Please forget me not, but I'll forget you. So it goes.

遥かなる旅路へ

今週のお題「卒業」

 きょうがおわったらもう劇の練習することもないし魔女の帽子かぶるんも最後なんやなあ、なんてお遊戯会の本番直前におもっているような子どもだったのに、卒園式の日はとくになにも考えていなかったし、どんな卒園式だったかも記憶にない。椅子にすわって足をぶらぶらさせていたら先生ににらまれたことはなぜだか覚えている。たしか、おねえさんはそんなことせえへんのやで、と注意されたのだった。幼稚園児は幼稚園を卒園すると小学生のおにいさん・おねえさんになる。卒園はともだちと会えなくなる悲しいできごとではなくて未来に踏みだす一歩という意味合いが大きくて、「一年生になったら」や「ドキドキドン!一年生」みたいなまえむきな歌がウィキペディアの卒業ソングのページに載るくらいポジティブなできごとなのだった(卒園式でうたったのかはわからないけれど、わたしがかよっていた幼稚園では年長さんがお遊戯会でこれらの歌をうたうという風習があった)。

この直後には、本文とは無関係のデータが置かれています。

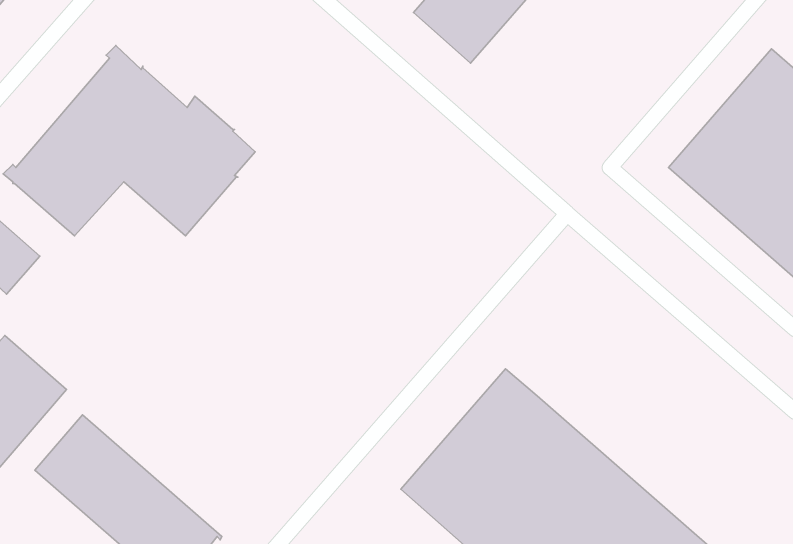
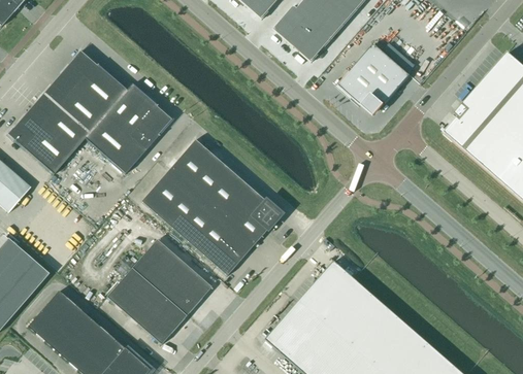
building: none -> [338,43,410,112]
building: none -> [141,139,282,275]
building: none -> [106,239,211,344]

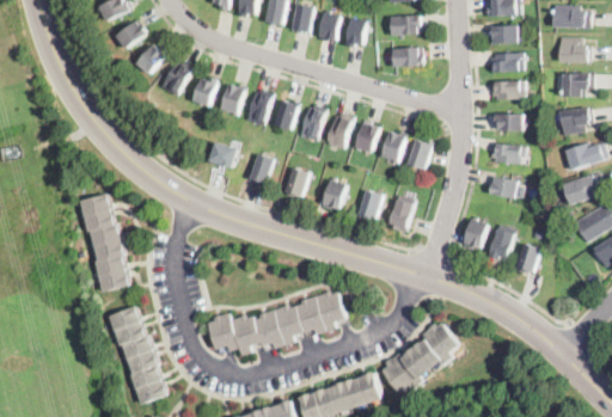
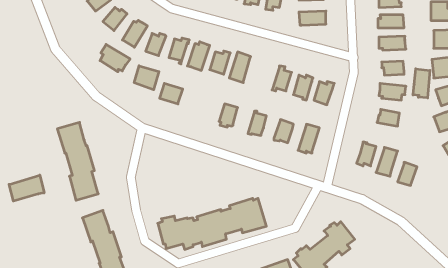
building: none -> [100,44,130,72]
building: [326,112,354,148] -> none
building: none -> [134,66,159,90]
building: none -> [413,69,430,98]
building: [250,151,275,185] -> none
building: none -> [9,175,44,201]

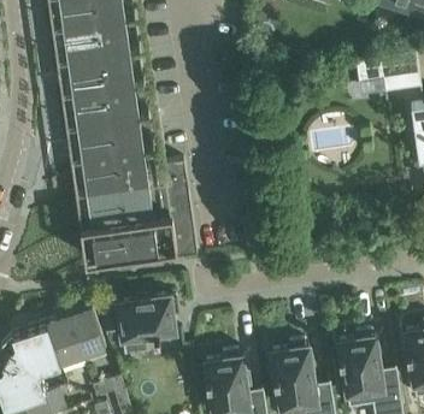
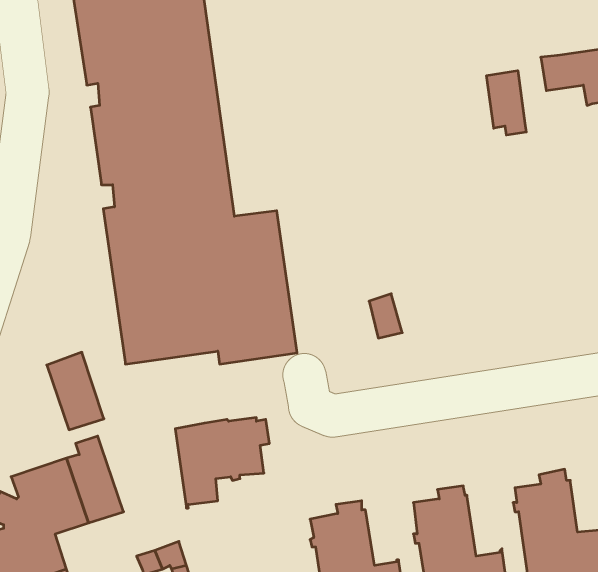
building: none -> [487,71,526,135]
building: [69,306,106,356] -> [47,352,104,430]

 卒業ソングといえば、小学校の卒業式のときに「遥かなる旅路へ」という合唱曲をうたった。楽譜を渡されるまでこの曲の存在は知らなかったし、ネットで検索しても詳しい情報が出てこないから、たぶんマイナーな曲なのだとおもう。変イ長調のくぐもった感じとやわらかさがあわさった綺麗な音楽だった。Bメロの〈人は皆たった一人で生きていかなければならないけれど〉と〈人は皆悩み背負って歩き続けなけりゃならないけれど〉という歌詞を見て、小学生がこういうちょっと暗い歌詞うたってもええんや、と小学生ながらにびっくりした。けれど、みんなで支えあって生きていこうとか、みんなで悩みを分けあおうとかよりも現実味があるし、つよさがある歌詞ですきだ。

 いつかたった一人で生きていく日がくるのかとおもった小学校の卒業式の日は、ほとんどのともだちがおなじ中学にかようことになっていたからあまりさびしくはなかった。ただ、名木田恵子さんの『星のかけら』を何度も読んでいたせいか、まわりのひとたちが変わっていくことが恐ろしくて、これから中学生になってもじぶんだけは変わらずに生きていこうと決めた。

 捨ててしまっただろうとおもいつつ探してみたら「遥かなる旅路へ」の楽譜が出てきた。10年以上は弾いていなかったはずなのに指が覚えていたみたいで、なんとなく弾くことができた。